Tuesday, January 26, 2010
I have been chastised by my closest friends for not writing in so long. Don't know why they care..they talk to me everyday. ha ha ha
BUT since it HAS been so long since I have posted anything, I suppose I should put a little blurb on here about....what?
To be honest, things have been a bit overwhelming as of late. December was a whirlwind! Spent New Year's eve over at Christa and Dave's. Even sayed up til midnight. Made no formal resolutions and am still a bit out of sorts over that. I always make dtailed resolutions. Well, evidently, I don't ALWAYS make them. Maybe next year.
Throat is good. Doc S said that it will take a while for my voice to settle in. It has been a year since he told me I had cancer. Seems like forever ago.
God has already put some pretty amazing new women in my life this year. I am anxiously awaiting what He is going to do intheir lives.
Kids are both playng soccer.
Izzy had a stomach virus Sunday night and Monday....terrible! She was sooo sick...snd she is still little enough that she throws up ON me rather than going to the potty to puke.
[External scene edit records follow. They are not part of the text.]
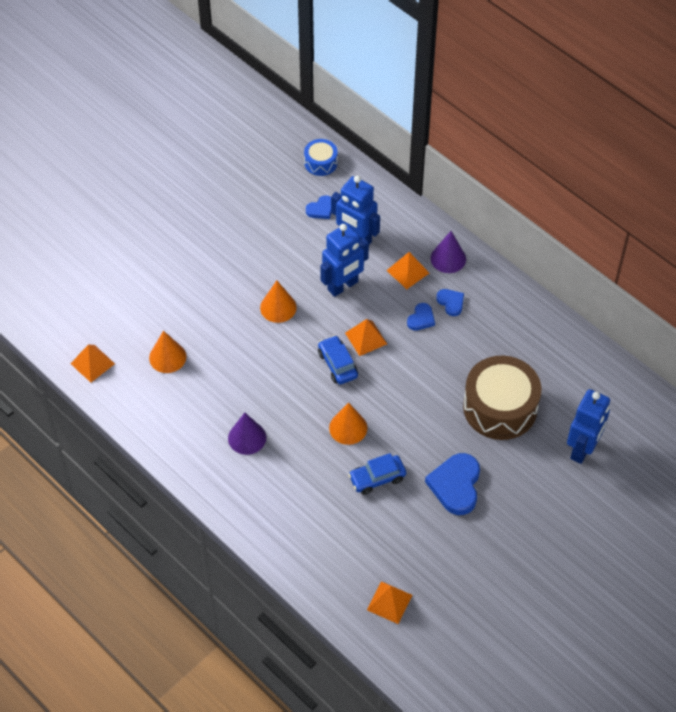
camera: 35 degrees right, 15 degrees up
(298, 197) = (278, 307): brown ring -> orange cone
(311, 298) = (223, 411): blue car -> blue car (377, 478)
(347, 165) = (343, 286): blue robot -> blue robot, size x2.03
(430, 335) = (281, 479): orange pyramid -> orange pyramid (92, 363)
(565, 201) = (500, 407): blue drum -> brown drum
I have delegated most everything to be done for FLO this year. The only thing I am totally responsible for is Bible Study and I am writing the one we are doing now. That is keeping me pretty occupied. Everything is a potential illustration or teacing point....or new Chapter. It's interesting to me that we all think our problems, pasts, and issues are so very unique. They aren't. I hear the same basic stories in every group I am a part of. I see the same basic personality types in every group I am part of. There are women in every group that are haunted by something they did in their past...and there are women who are bitter, angry, and miserable because of something that was done to them in their past. There always seems to be a drama queen who truly believes that her story is the absolute most tragic ever told and that everything in her life is an emergency. There is a "cool chick" who seems to have it all together and is aloof and stand offish. There is a fixer and a complainer. I think it is interesting because even though God created us all to be unique, there seems to finite number of basic female personalities...all of which can be used positively or negatively depending on the woman. I guess the thing that amazes me the most is seeing women with the same personality type live at opposite ends of the positive/negative curve. Makes me wonder how many women I know who really haven't given up and handed their entire lives over to God. I am sure that I would be devastated by the number, BUT am praying that the number is less every day.
I don't know what else to write about. I do have a lot on my mind and a lot weighing on my heart, but nothing else I really want to write about.